§ PROMPT 1
Switch "Search" to "Find" in the records, and write out everything from the start of the records down to the line containing "2. Frank Mehra" with nothing else changed.

§ SOURCE PASSAGE
:::::

Article feedback/Research/Rater expertise

From MediaWiki.org
Jump to navigation Jump to search

A summary of the analysis of rater expertise data as of May 2011 can be downloaded here.

Version 2 of the Article Feedback Tool allows raters to optionally specify if they consider themselves "experts" on the topic of the article they are rating. Although this feature entirely relies on self-identified expertise, the rationale for this initial experiment is that tracking expertise will allow us to:

  • capture quality feedback generated by different categories of users;
  • target different categories of raters with potentially different calls to action.

We collected rater expertise data since the deployment of AFT v.2 and its application to a sample of approximately 3,000 articles of the English Wikipedia. We observed the volume of ratings submitted by different categories of users as well as the breakdown of users by expertise type.

Volume of ratings per user category
AAP rater breakdown v1.pdf AAP rater breakdown v2a.pdf

Despite significant changes in the UI in AFT v.2 and a different sample of articles to which the tool was applied, the proportion of ratings by user category has remained unchanged since AFT v.1. A sample of approximately 3,000 articles of the English Wikipedia generated in 7 weeks almost 50,000 unique ratings, the vast majority of which (95.2%) were submitted by anonymous readers (or editors who were not logged on when the ratings were submitted). Ratings of multiple articles by the same anonymous user were rare (2.2%), but we submit this might be an accident due to the small number of articles in the sample (less than 0.01% of the total number of articles in the English Wikipedia). Moreover, the sampling of articles in v.2 being conducted on the basis of article length, it's very likely that articles in the sample range from technical to more mundane topics and vary substantially in the type of expertise required to assess them.

:::::

§ PROMPT 2
Duplicate everything in the rater expertise page from "A summary of" down to "calls to action.".

§ MATERIAL FOR THIS TASK
:::::

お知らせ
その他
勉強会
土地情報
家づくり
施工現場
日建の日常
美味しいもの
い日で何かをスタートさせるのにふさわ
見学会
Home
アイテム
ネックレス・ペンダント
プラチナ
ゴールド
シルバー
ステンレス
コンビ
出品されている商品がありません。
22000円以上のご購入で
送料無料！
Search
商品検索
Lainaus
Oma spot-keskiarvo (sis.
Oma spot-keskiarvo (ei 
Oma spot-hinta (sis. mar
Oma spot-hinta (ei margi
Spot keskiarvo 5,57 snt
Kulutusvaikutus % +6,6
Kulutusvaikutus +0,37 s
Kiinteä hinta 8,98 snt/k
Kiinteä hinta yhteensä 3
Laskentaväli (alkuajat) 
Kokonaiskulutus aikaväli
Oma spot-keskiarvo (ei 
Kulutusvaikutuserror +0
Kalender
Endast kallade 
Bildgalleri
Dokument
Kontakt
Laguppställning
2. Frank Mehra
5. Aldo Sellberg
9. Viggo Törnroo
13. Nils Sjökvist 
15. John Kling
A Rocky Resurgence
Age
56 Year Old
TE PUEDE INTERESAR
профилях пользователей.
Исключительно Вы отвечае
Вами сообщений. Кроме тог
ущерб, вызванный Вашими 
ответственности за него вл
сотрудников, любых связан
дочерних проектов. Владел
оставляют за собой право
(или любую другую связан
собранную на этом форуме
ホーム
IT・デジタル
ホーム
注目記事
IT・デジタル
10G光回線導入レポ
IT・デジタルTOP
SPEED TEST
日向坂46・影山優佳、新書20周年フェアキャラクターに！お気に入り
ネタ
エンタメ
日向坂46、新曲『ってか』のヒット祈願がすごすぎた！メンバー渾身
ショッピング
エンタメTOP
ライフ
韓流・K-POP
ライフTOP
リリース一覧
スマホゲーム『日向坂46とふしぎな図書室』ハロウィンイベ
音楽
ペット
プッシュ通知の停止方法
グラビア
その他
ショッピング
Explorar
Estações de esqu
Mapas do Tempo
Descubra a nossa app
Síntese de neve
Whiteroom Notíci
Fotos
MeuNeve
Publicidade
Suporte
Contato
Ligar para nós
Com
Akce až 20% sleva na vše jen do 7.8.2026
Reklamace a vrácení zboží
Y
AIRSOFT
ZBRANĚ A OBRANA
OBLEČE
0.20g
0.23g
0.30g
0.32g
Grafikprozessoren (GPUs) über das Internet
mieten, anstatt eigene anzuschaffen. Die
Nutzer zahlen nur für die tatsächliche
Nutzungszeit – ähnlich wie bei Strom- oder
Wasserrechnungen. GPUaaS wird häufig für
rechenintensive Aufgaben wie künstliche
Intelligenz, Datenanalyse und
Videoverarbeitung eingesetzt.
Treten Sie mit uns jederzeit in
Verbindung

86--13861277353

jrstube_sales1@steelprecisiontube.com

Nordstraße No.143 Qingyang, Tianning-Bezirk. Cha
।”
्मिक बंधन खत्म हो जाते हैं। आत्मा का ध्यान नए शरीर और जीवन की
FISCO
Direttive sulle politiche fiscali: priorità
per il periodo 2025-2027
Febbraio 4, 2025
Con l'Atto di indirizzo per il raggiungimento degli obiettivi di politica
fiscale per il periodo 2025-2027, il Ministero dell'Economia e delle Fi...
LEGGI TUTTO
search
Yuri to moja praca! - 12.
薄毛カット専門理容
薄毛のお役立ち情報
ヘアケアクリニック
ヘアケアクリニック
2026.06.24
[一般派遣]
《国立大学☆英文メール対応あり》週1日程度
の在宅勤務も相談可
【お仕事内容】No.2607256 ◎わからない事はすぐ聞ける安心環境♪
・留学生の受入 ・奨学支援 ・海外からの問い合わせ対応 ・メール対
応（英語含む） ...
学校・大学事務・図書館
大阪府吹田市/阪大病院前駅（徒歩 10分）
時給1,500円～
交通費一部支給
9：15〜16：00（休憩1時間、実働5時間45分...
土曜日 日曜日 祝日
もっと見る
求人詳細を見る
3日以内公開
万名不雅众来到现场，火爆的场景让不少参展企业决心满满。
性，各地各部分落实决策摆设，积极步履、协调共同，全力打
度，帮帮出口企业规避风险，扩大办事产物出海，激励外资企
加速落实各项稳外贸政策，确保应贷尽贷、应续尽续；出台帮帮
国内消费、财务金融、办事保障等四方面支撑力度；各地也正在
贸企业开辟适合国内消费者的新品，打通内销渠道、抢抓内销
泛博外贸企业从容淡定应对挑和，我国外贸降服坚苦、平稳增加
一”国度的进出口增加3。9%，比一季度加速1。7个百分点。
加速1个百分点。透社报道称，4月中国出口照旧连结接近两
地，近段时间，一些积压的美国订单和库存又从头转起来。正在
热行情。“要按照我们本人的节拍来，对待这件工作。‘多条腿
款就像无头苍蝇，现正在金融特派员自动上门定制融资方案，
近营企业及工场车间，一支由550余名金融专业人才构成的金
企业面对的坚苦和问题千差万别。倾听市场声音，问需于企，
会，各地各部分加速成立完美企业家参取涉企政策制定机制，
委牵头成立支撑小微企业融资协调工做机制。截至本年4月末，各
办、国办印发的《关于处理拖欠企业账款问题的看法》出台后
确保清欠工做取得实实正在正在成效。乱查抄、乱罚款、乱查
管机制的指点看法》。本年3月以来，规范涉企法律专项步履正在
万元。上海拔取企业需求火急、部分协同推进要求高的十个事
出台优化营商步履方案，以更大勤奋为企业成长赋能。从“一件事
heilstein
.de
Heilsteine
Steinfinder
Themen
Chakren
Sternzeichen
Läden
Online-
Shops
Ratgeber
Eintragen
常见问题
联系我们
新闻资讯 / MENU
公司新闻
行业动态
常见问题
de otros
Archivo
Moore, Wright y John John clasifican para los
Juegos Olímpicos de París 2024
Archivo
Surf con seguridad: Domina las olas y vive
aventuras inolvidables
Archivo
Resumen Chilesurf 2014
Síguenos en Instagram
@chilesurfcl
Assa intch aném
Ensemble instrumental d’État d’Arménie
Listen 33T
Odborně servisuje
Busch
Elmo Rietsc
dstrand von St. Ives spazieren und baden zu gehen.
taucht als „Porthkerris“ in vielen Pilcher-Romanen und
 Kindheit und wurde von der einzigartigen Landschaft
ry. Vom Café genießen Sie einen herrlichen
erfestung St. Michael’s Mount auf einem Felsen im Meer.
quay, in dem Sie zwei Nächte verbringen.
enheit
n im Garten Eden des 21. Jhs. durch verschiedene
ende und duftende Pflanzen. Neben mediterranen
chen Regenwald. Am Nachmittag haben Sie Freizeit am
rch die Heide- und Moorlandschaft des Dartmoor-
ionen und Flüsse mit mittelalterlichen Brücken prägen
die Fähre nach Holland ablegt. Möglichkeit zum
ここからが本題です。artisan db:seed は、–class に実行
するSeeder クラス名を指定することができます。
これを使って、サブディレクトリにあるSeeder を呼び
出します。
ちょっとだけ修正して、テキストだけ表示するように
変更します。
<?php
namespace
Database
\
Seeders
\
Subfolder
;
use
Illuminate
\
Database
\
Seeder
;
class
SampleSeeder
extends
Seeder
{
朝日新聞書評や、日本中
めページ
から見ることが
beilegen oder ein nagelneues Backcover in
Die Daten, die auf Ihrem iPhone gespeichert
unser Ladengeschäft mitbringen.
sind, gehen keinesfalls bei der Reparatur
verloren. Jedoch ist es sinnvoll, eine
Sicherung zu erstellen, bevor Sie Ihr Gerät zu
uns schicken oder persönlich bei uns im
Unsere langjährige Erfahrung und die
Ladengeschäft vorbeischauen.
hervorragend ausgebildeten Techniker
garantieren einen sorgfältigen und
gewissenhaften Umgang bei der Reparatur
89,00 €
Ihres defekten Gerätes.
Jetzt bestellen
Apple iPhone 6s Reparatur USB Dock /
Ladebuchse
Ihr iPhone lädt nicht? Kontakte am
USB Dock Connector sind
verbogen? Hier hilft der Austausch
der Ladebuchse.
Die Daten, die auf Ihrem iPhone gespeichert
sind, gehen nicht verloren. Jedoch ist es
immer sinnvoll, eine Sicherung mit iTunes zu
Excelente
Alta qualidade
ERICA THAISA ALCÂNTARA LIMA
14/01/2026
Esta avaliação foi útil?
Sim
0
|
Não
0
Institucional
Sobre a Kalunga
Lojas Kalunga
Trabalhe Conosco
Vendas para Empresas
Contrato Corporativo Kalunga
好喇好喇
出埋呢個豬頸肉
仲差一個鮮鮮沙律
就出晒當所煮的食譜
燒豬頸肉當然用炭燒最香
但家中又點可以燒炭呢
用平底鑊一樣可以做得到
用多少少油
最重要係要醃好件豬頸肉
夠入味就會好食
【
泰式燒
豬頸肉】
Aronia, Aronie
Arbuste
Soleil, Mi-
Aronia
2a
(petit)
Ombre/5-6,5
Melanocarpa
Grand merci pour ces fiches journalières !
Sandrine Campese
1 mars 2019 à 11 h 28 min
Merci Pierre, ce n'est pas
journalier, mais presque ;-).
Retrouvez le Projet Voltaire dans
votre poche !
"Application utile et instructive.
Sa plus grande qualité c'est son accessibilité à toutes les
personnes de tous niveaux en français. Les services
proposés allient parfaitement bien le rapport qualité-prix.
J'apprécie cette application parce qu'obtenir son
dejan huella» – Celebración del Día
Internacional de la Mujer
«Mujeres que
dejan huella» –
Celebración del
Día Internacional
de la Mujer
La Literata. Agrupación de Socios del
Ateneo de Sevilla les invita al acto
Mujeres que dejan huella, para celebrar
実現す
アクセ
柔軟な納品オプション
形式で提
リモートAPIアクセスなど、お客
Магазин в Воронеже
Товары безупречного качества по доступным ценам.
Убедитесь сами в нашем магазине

:::::

§ RESULT 1
お知らせ
その他
勉強会
土地情報
家づくり
施工現場
日建の日常
美味しいもの
い日で何かをスタートさせるのにふさわ
見学会
Home
アイテム
ネックレス・ペンダント
プラチナ
ゴールド
シルバー
ステンレス
コンビ
出品されている商品がありません。
22000円以上のご購入で
送料無料！
Find
商品検索
Lainaus
Oma spot-keskiarvo (sis.
Oma spot-keskiarvo (ei 
Oma spot-hinta (sis. mar
Oma spot-hinta (ei margi
Spot keskiarvo 5,57 snt
Kulutusvaikutus % +6,6
Kulutusvaikutus +0,37 s
Kiinteä hinta 8,98 snt/k
Kiinteä hinta yhteensä 3
Laskentaväli (alkuajat) 
Kokonaiskulutus aikaväli
Oma spot-keskiarvo (ei 
Kulutusvaikutuserror +0
Kalender
Endast kallade 
Bildgalleri
Dokument
Kontakt
Laguppställning
2. Frank Mehra

§ RESULT 2
A summary of the analysis of rater expertise data as of May 2011 can be downloaded here.

Version 2 of the Article Feedback Tool allows raters to optionally specify if they consider themselves "experts" on the topic of the article they are rating. Although this feature entirely relies on self-identified expertise, the rationale for this initial experiment is that tracking expertise will allow us to:

  • capture quality feedback generated by different categories of users;
  • target different categories of raters with potentially different calls to action.